__Data section__
*** Block opens ***

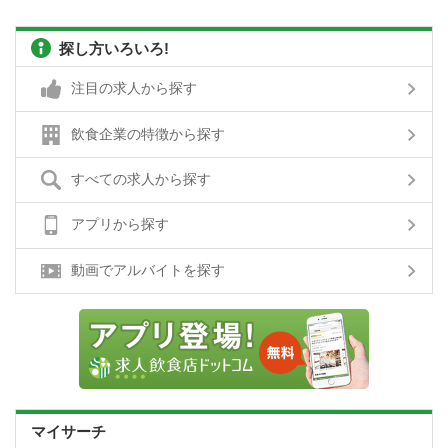
探し方いろいろ!
注目の求人から探す
飲食企業の特徴から探す
すべての求人から探す
アプリから探す
動画でアルバイトを探す
マイサーチ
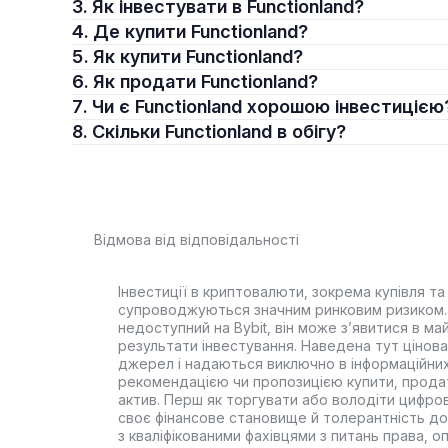
3. Як інвестувати в Functionland?
4. Де купити Functionland?
5. Як купити Functionland?
6. Як продати Functionland?
7. Чи є Functionland хорошою інвестицією
8. Скільки Functionland в обігу?
Відмова від відповідальності
Інвестиції в криптовалюти, зокрема купівля та 
супроводжуються значним ринковим ризиком. 
недоступний на Bybit, він може з’явитися в ма
результати інвестування. Наведена тут цінова 
джерел і надаються виключно в інформаційних
рекомендацією чи пропозицією купити, прода
актив. Перш як торгувати або володіти цифро
своє фінансове становище й толерантність до
з кваліфікованими фахівцями з питань права, 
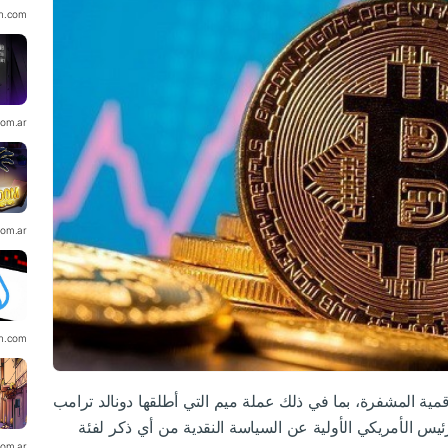
in.com
com.ar
com.ar
in.com
قمية
المشفرة، بما في ذلك عملة ميم التي أطلقها دونالد ترامب
رئيس الأمريكي الأولية عن السياسة النقدية من أي ذكر لفئة
com.ar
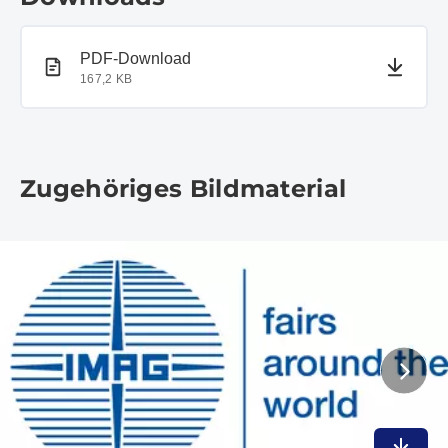
PDF-Dokument
PDF-Download
167,2 KB
Zugehöriges Bildmaterial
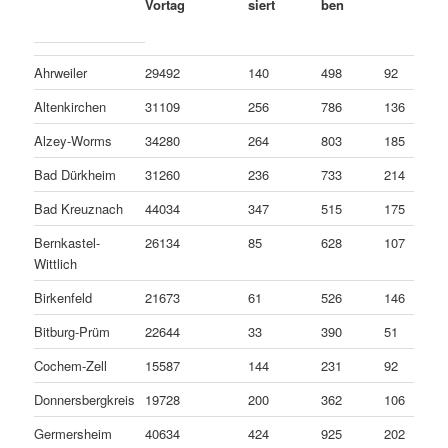
Vortag
siert
ben
Ahrweiler
29492
140
498
92
Altenkirchen
31109
256
786
136
Alzey-Worms
34280
264
803
185
Bad Dürkheim
31260
236
733
214
Bad Kreuznach
44034
347
515
175
Bernkastel-
26134
85
628
107
Wittlich
Birkenfeld
21673
61
526
146
Bitburg-Prüm
22644
33
390
51
Cochem-Zell
15587
144
231
92
Donnersbergkreis
19728
200
362
106
Germersheim
40634
424
925
202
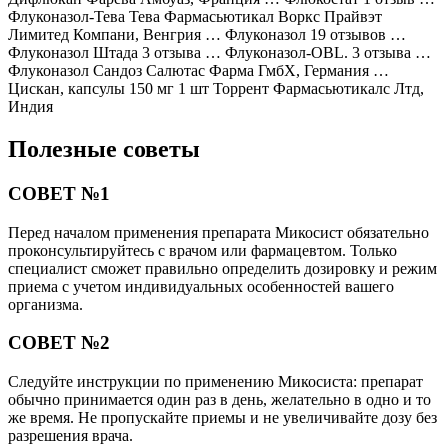
Флуконазол-Тева Тева Фармасьютикал Воркс Прайвэт
Лимитед Компани, Венгрия … Флуконазол 19 отзывов …
Флуконазол Штада 3 отзыва … Флуконазол-OBL. 3 отзыва …
Флуконазол Сандоз Салютас Фарма ГмбХ, Германия …
Цискан, капсулы 150 мг 1 шт Торрент Фармасьютикалс Лтд,
Индия
Полезные советы
СОВЕТ №1
Перед началом применения препарата Микосист обязательно
проконсультируйтесь с врачом или фармацевтом. Только
специалист сможет правильно определить дозировку и режим
приема с учетом индивидуальных особенностей вашего
организма.
СОВЕТ №2
Следуйте инструкции по применению Микосиста: препарат
обычно принимается один раз в день, желательно в одно и то
же время. Не пропускайте приемы и не увеличивайте дозу без
разрешения врача.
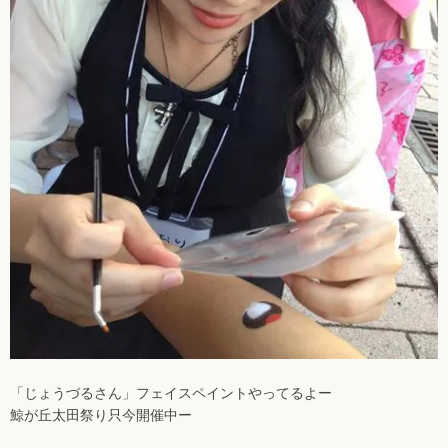
「じょうづるさん」フェイスペイントやってるよー
鯨が丘太田祭り只今開催中ー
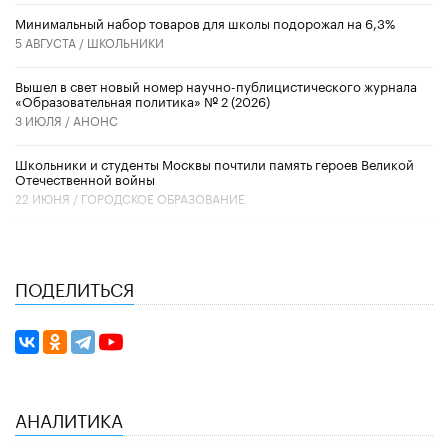
Минимальный набор товаров для школы подорожал на 6,3%
5 АВГУСТА /
ШКОЛЬНИКИ
Вышел в свет новый номер научно-публицистического журнала
«Образовательная политика» № 2 (2026)
3 ИЮЛЯ /
АНОНС
Школьники и студенты Москвы почтили память героев Великой
Отечественной войны
22 ИЮНЯ /
ГОРОДСКОЕ ОБРАЗОВАНИЕ
ПОДЕЛИТЬСЯ
АНАЛИТИКА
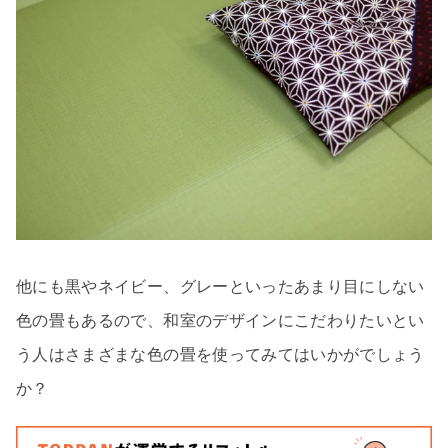
他にも黒やネイビー、グレーといったあまり目にしない
色の畳もあるので、和室のデザインにこだわりたいとい
う人はさまざまな色の畳を使ってみてはいかがでしょう
か？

*** Block closes ***

__Problem__
Change every "Functionland" to "Fula" in the lines from the start through the line with "Zugehöriges Bildmaterial", inclusive, and give those lines again with nothing else altered. Leave the pictures out.

__Solution below__
探し方いろいろ!
注目の求人から探す
飲食企業の特徴から探す
すべての求人から探す
アプリから探す
動画でアルバイトを探す
マイサーチ
3. Як інвестувати в Fula?
4. Де купити Fula?
5. Як купити Fula?
6. Як продати Fula?
7. Чи є Fula хорошою інвестицією
8. Скільки Fula в обігу?
Відмова від відповідальності
Інвестиції в криптовалюти, зокрема купівля та 
супроводжуються значним ринковим ризиком. 
недоступний на Bybit, він може з’явитися в ма
результати інвестування. Наведена тут цінова 
джерел і надаються виключно в інформаційних
рекомендацією чи пропозицією купити, прода
актив. Перш як торгувати або володіти цифро
своє фінансове становище й толерантність до
з кваліфікованими фахівцями з питань права, 
in.com
com.ar
com.ar
in.com
قمية
المشفرة، بما في ذلك عملة ميم التي أطلقها دونالد ترامب
رئيس الأمريكي الأولية عن السياسة النقدية من أي ذكر لفئة
com.ar
PDF-Dokument
PDF-Download
167,2 KB
Zugehöriges Bildmaterial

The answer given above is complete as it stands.